Most cases of ovarian cancers are detected at the advanced stages, when the survival is greatly reduced.
In early stage cervical cancers, research suggests that adjuvant platinum-based chemotherapy after chemo-radiation may improve survival. For advanced cervical cancers, further research is needed to determine the efficacy, toxicity and effect on the quality of life of adjuvant chemotherapy.

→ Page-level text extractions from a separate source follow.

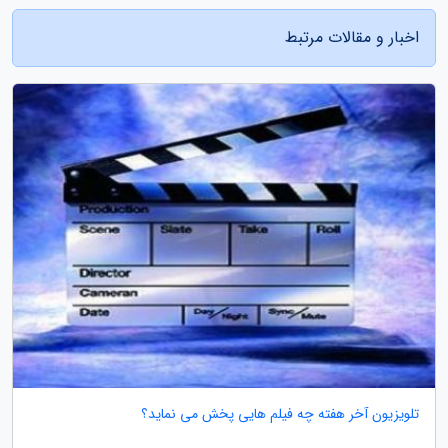
اخبار و مقالات مرتبط
تلویزیون آخر هفته چه فیلم هایی پخش می نماید؟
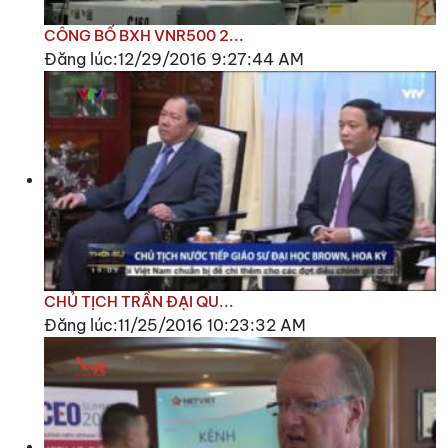
CÔNG BỐ BXH VNR500 2...
Đăng lúc:12/29/2016 9:27:44 AM
CHỦ TỊCH TRẦN ĐẠI QU...
Đăng lúc:11/25/2016 10:23:32 AM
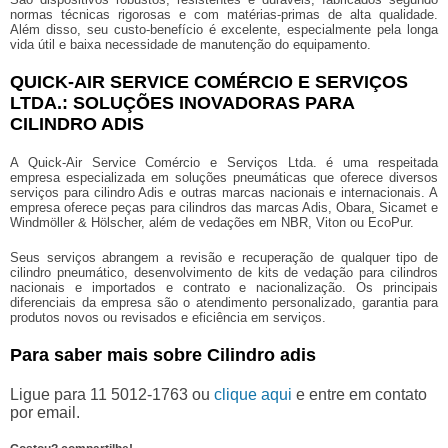
normas técnicas rigorosas e com matérias-primas de alta qualidade.
Além disso, seu custo-benefício é excelente, especialmente pela longa
vida útil e baixa necessidade de manutenção do equipamento.
QUICK-AIR SERVICE COMÉRCIO E SERVIÇOS
LTDA.: SOLUÇÕES INOVADORAS PARA
CILINDRO ADIS
A Quick-Air Service Comércio e Serviços Ltda. é uma respeitada
empresa especializada em soluções pneumáticas que oferece diversos
serviços para cilindro Adis e outras marcas nacionais e internacionais. A
empresa oferece peças para cilindros das marcas Adis, Obara, Sicamet e
Windmöller & Hölscher, além de vedações em NBR, Viton ou EcoPur.
Seus serviços abrangem a revisão e recuperação de qualquer tipo de
cilindro pneumático, desenvolvimento de kits de vedação para cilindros
nacionais e importados e contrato e nacionalização. Os principais
diferenciais da empresa são o atendimento personalizado, garantia para
produtos novos ou revisados e eficiência em serviços.
Para saber mais sobre Cilindro adis
Ligue para
11 5012-1763
ou
clique aqui
e entre em contato
por email.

Since most early-stage endometrial cancer cases are diagnosed early and are typically very curable with surgery, adjuvant therapy is only given after surveillance and histological factors determine that a patient is at high risk for recurrence. Adjuvant pelvic radiation therapy has received scrutiny for its use in women under 60, as studies have indicated decreased survival and increased risk of second malignancies following treatment.
In advanced-stage endometrial cancer, adjuvant therapy is typically radiation, chemotherapy, or a combination of the two. While advanced-stage cancer makes up only about 15% of diagnoses, it accounts for 50% of deaths from endometrial cancer. Patients who undergo radiation and/or chemotherapy treatment will sometimes experience modest benefits before relapse.

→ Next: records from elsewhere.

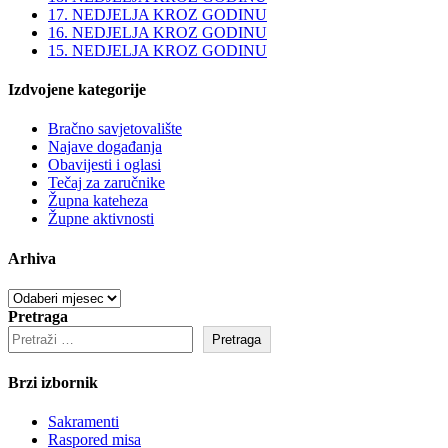
17. NEDJELJA KROZ GODINU
16. NEDJELJA KROZ GODINU
15. NEDJELJA KROZ GODINU
Izdvojene kategorije
Bračno savjetovalište
Najave događanja
Obavijesti i oglasi
Tečaj za zaručnike
Župna kateheza
Župne aktivnosti
Arhiva
Arhiva
Pretraga
Pretraga
Brzi izbornik
Sakramenti
Raspored misa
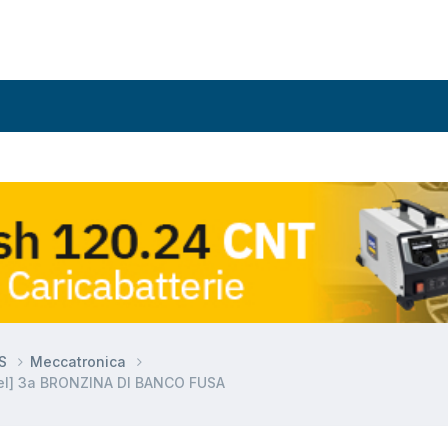
DS
Meccatronica
el] 3a BRONZINA DI BANCO FUSA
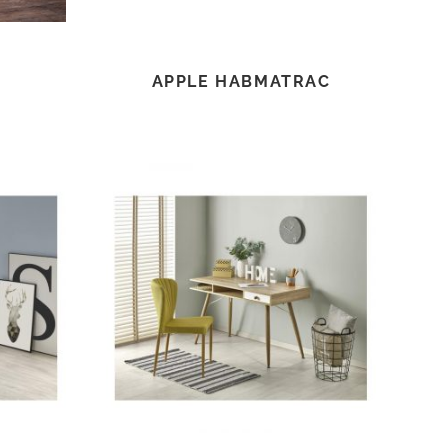
APPLE HABMATRAC
TOVÁBB OLVASOM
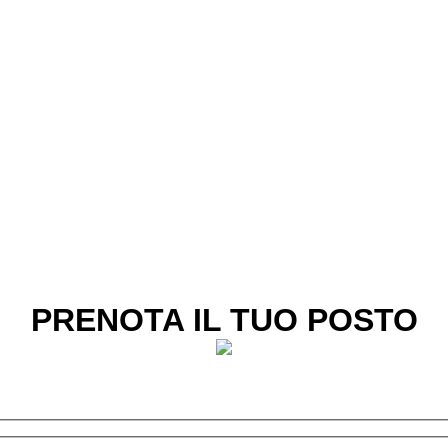
PRENOTA IL TUO POSTO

For seminoma, the three standard options are: active surveillance, adjuvant radiotherapy, or adjuvant chemotherapy.
For non-seminoma, the options include: active surveillance, adjuvant chemotherapy and retroperitoneal lymph node dissection.
As is the case for all reproductive cancers, a degree of caution is taken when deciding to use adjuvant therapy to treat early stage testicular cancer. Though the 5-year survival rates for stage I testicular cancers is approximately 99%, there still exists controversy over whether to overtreat stage I patients to prevent relapse or to wait until patients experience relapse. Patients treated with standard chemotherapy regimens can experience "second malignant neoplasms, cardiovascular disease, neurotoxicity, nephrotoxicity, pulmonary toxicity, hypogonadism, decreased fertility, and psychosocial problems." As such to minimize overtreatment and avoid potential long-term toxicity caused by adjuvant therapy, most patients today are treated with active surveillance.

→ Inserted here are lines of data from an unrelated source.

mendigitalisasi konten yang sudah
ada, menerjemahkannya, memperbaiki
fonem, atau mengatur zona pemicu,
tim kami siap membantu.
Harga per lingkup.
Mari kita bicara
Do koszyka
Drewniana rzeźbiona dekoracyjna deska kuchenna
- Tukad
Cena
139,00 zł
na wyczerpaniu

Depending on what form of treatment is used, adjuvant therapy can have side effects, like all therapy for neoplasms. Chemotherapy frequently causes vomiting, nausea, alopecia, mucositis, myelosuppression particularly neutropenia, sometimes resulting in septicaemia. Some chemotherapeutic agents can cause acute myeloid leukaemia, in particular the alkylating agents. Rarely, this risk may outweigh the risk of recurrence of the primary tumor. Depending on the agents used, side effects such as chemotherapy-induced peripheral neuropathy, leukoencephalopathy, bladder damage, constipation or diarrhea, hemorrhage, or post-chemotherapy cognitive impairment. Radiotherapy causes radiation dermatitis and fatigue, and, depending on the area being irradiated, may have other side effects. For instance, radiotherapy to the brain can cause memory loss, headache, alopecia, and radiation necrosis of the brain. If the abdomen or spine is irradiated, nausea, vomiting, diarrhea, and dysphagia can occur. If the pelvis is irradiated, prostatitis, proctitis, dysuria, metritis, diarrhea, and abdominal pain can occur. Adjuvant hormonal therapy for prostate cancer may cause cardiovascular disease, and other, possibly severe, side effects.